I don't know if I can do this with my limit:
$$\lim _{n\rightarrow \infty }{\frac {n \left( 2\,n \right) ^{2\,n}{ {\rm e}^{-2\,n}}}{ \left( 2\,n \right) !} \left( {\frac { \left( 2\,n \right) !}{ \left( 2\,n \right) ^{2\,n}{{\rm e}^{-2\,n}}}}-{\frac { \left( 2\,n+2 \right) !}{ \left( 2\,n+2 \right) ^{2\,n+2}{{\rm e}^{-2 \,n-2}}}} \right) }= $$
$$=\lim _{n\rightarrow \infty }{\frac {n}{ \sqrt{4\,\pi \,n}} \left( { \frac { \left( 2\,n \right) !}{ \left( 2\,n \right) ^{2\,n}{{\rm e}^{- 2\,n}}}}-{\frac { \left( 2\,n+2 \right) !}{ \left( 2\,n+2 \right) ^{2 \,n+2}{{\rm e}^{-2\,n-2}}}} \right) }= $$
$$=\lim _{n\rightarrow \infty }{\frac {n \left( 2\,n \right) !}{ \left( 2 \,n \right) ^{2\,n}{{\rm e}^{-2\,n}} \sqrt{4\,\pi \,n}}}-\lim _{n \rightarrow \infty }{\frac {n \left( 2\,n+2 \right) !}{ \left( 2\,n+2 \right) ^{2\,n+2}{{\rm e}^{-2\,n-2}} \sqrt{4\,\pi \,n}}}= $$
$$=\lim _{n\rightarrow \infty }{\frac {n \sqrt{4\,\pi \,n}-n \sqrt{2\, \pi \, \left( 2\,n+2 \right) }}{ \sqrt{4\,\pi \,n}}}= \lim _{n\rightarrow \infty }\frac {\sqrt{2\,{n}^{2}}- \sqrt{2\,{n}^{ 2}+2\,n}}{ \sqrt{2}}. $$
Is "legal" to separate the limit, apply Stirling and then reattach it?
Thanks.
You can separate the limit into two terms or factors if both of them converge.

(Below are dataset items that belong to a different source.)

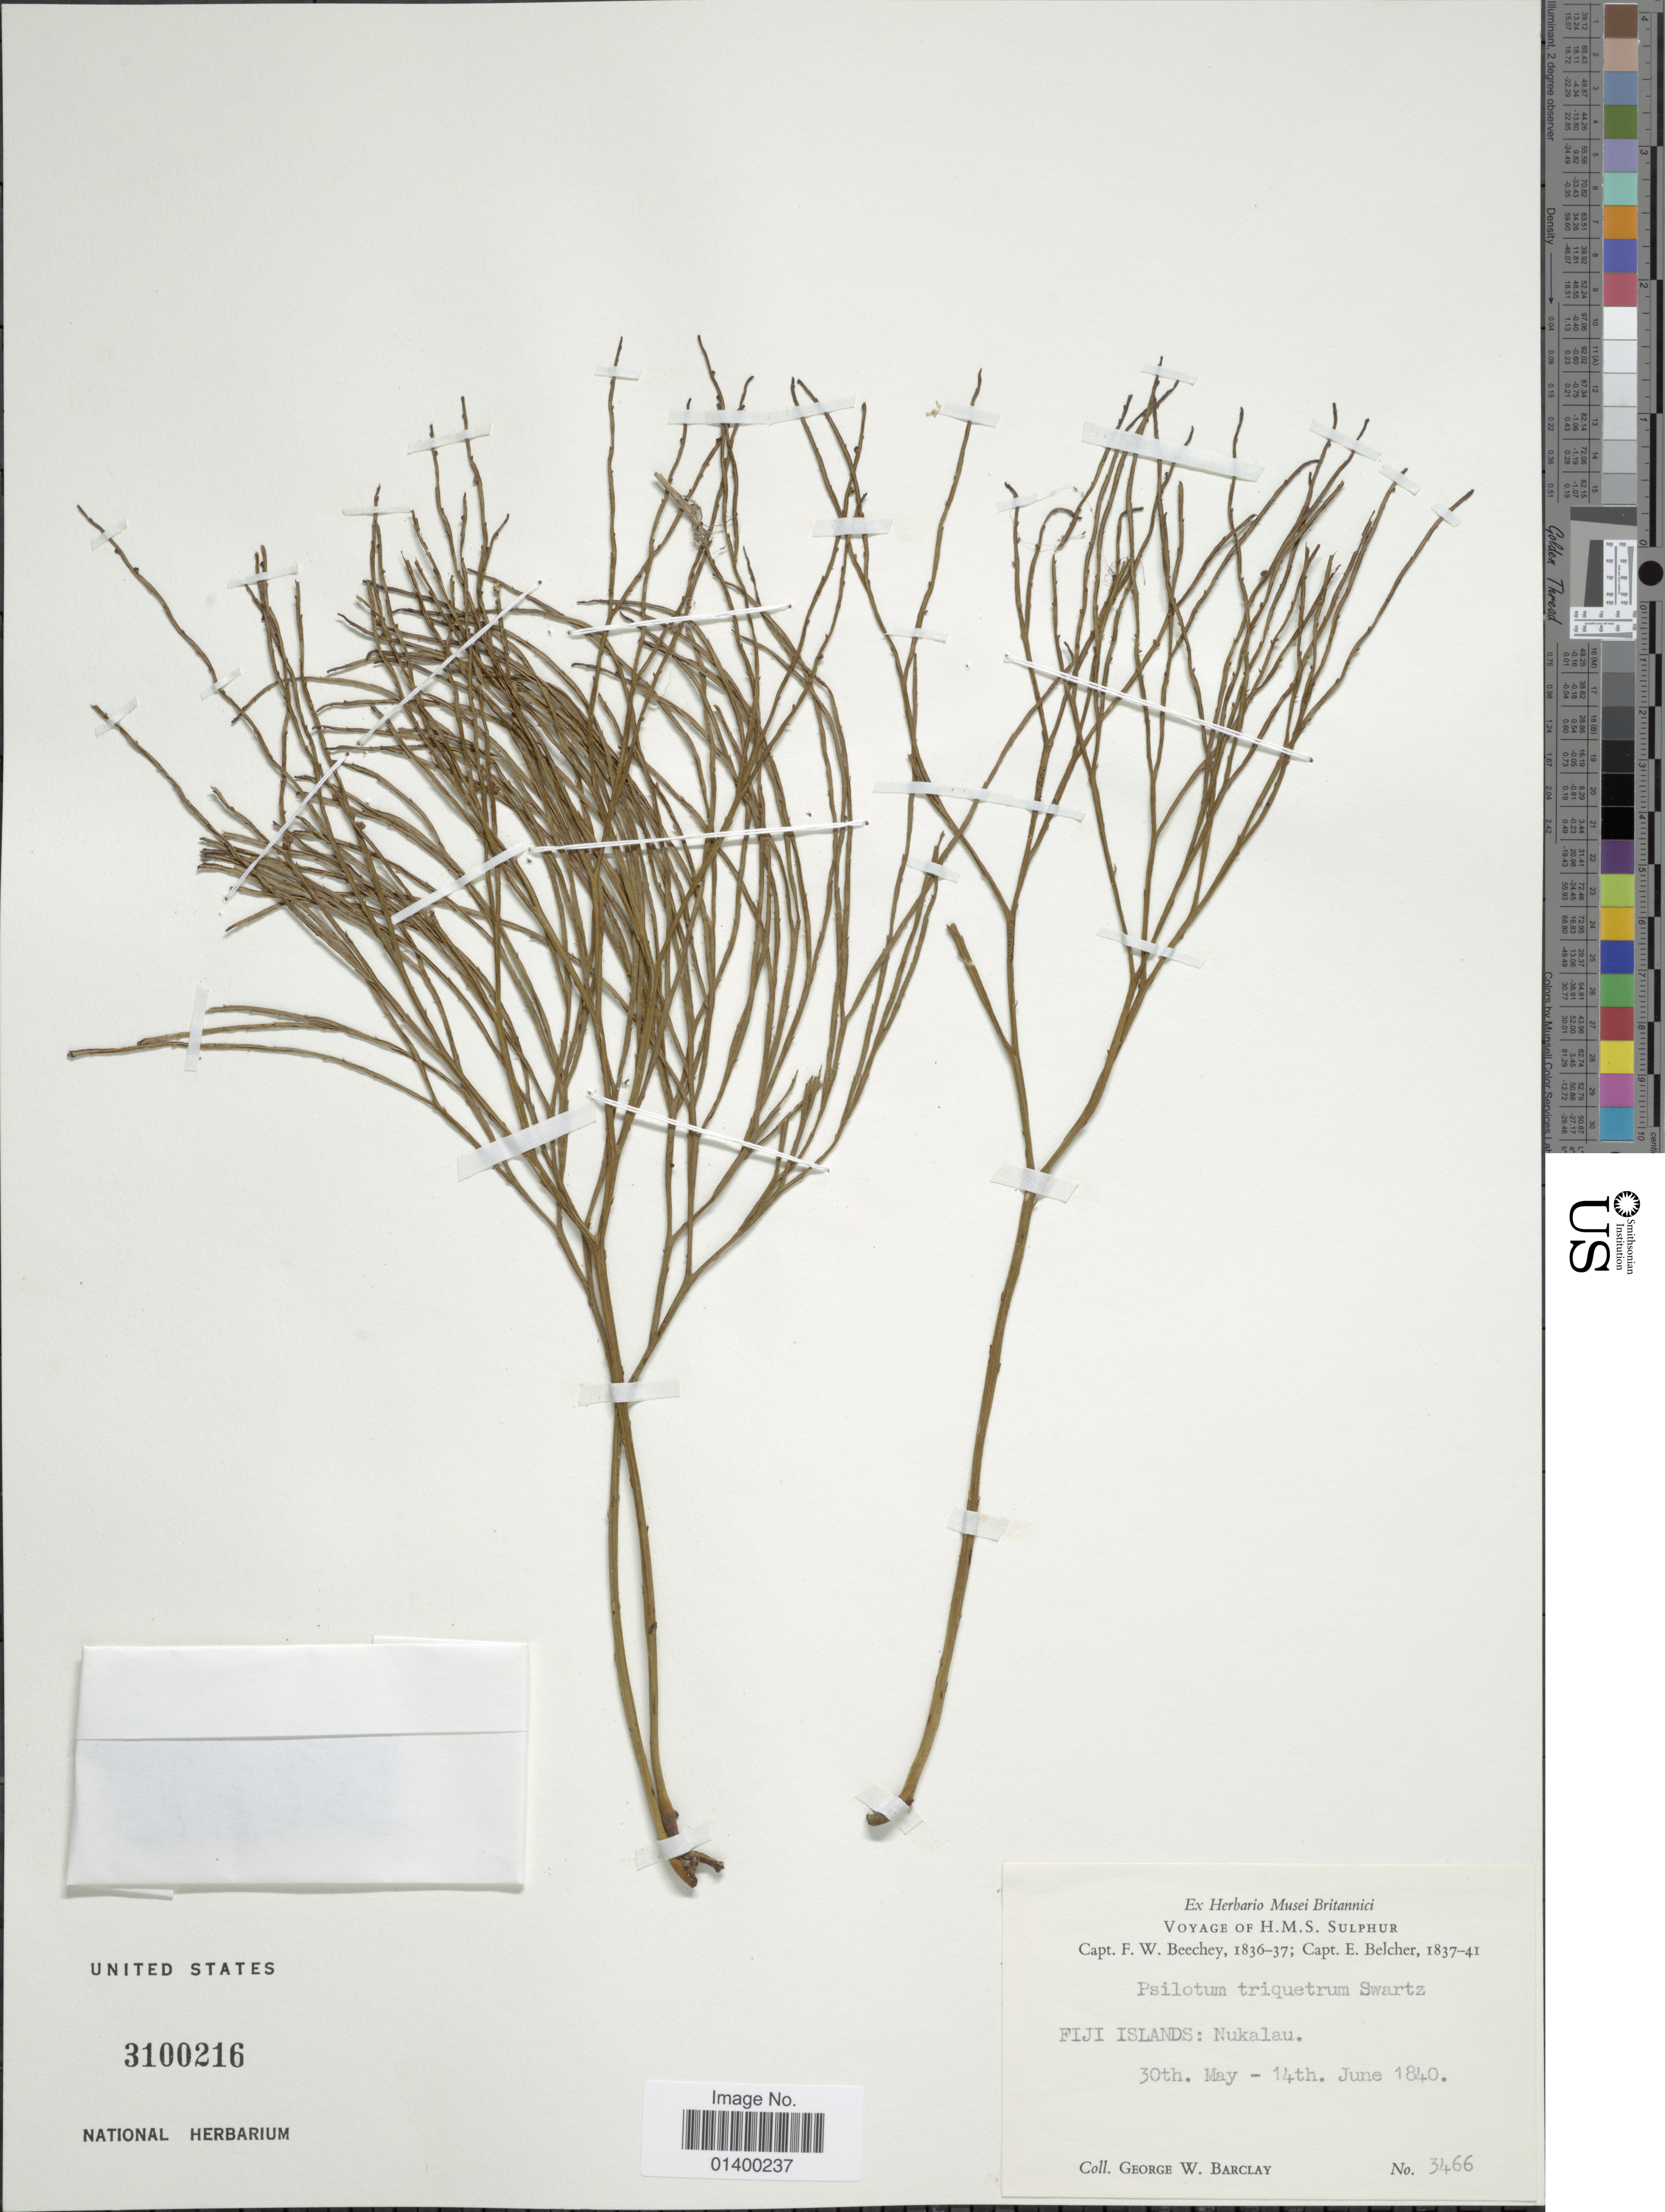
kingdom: Plantae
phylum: Tracheophyta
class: Polypodiopsida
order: Psilotales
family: Psilotaceae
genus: Psilotum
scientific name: Psilotum nudum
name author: (L.) P. Beauv.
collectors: G. W. Barclay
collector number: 3466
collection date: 1840-05-30/1840-06-14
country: Fiji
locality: Fiji Islands: Nukalau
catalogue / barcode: US 3100216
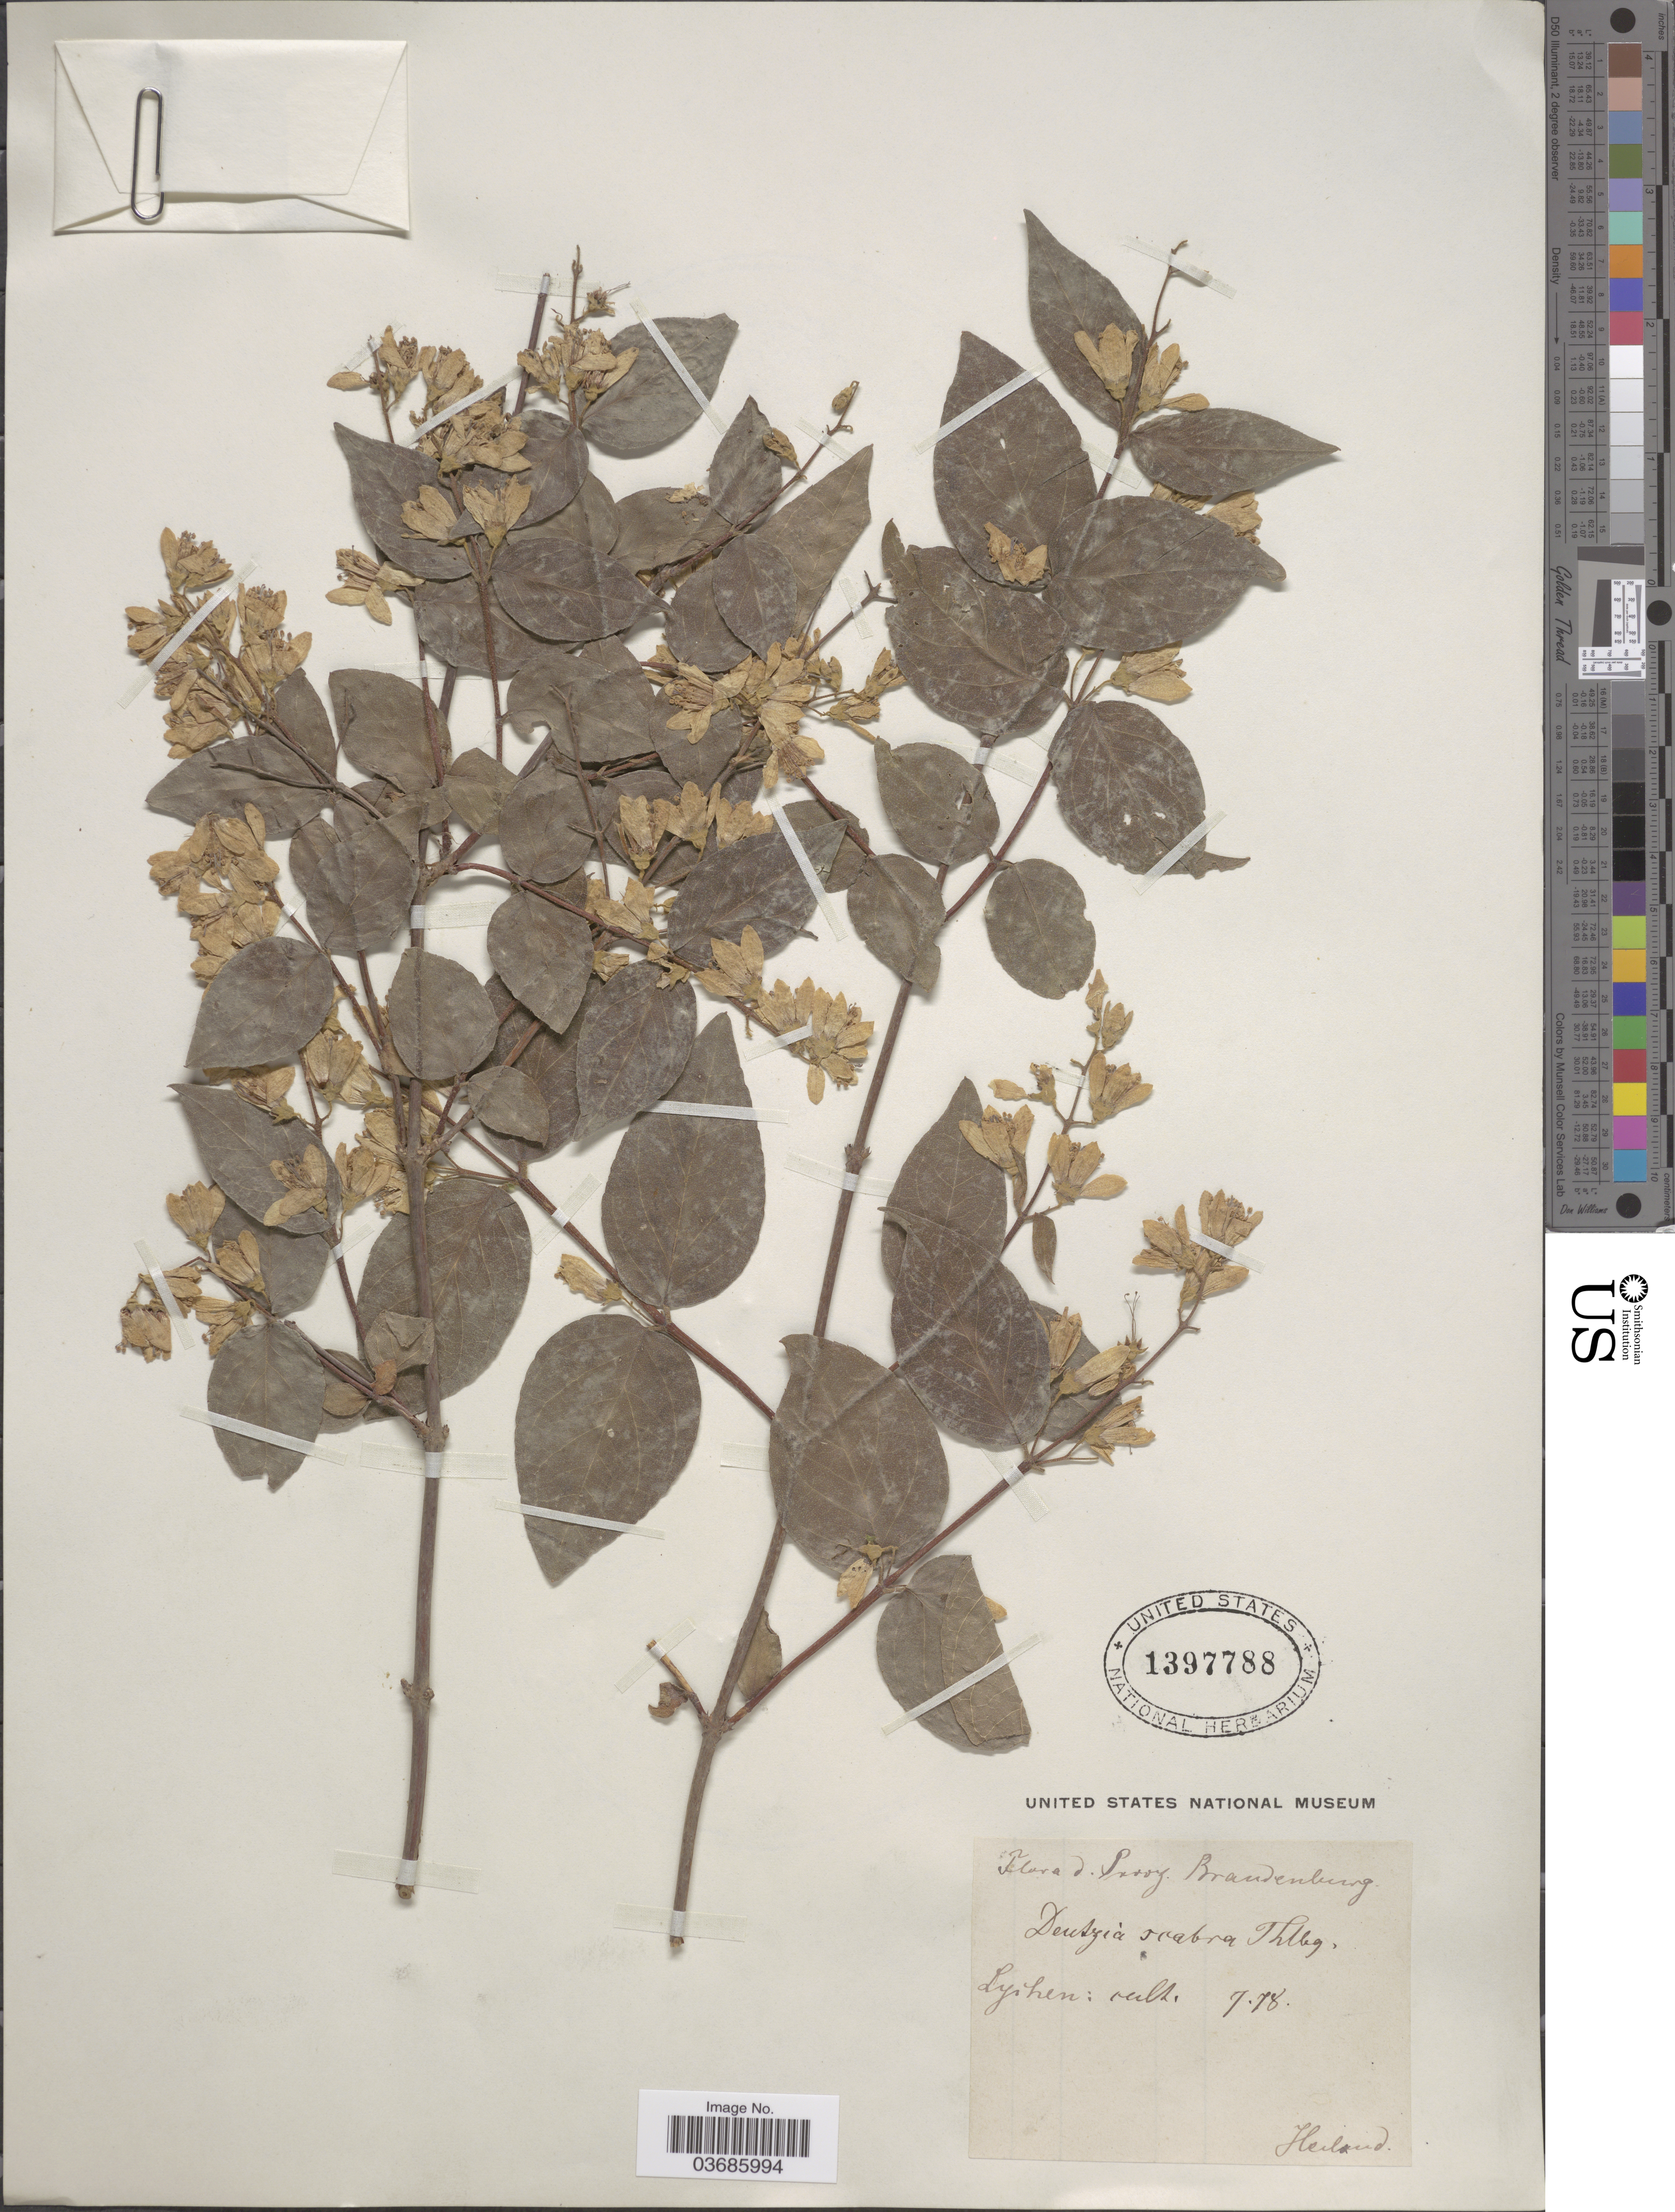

You don't need to separate them to apply Stirling's formula.
You don't even need to apply Stirling's approximation at all, since the factorials in the numerators and denominator cancel each other almost completely out.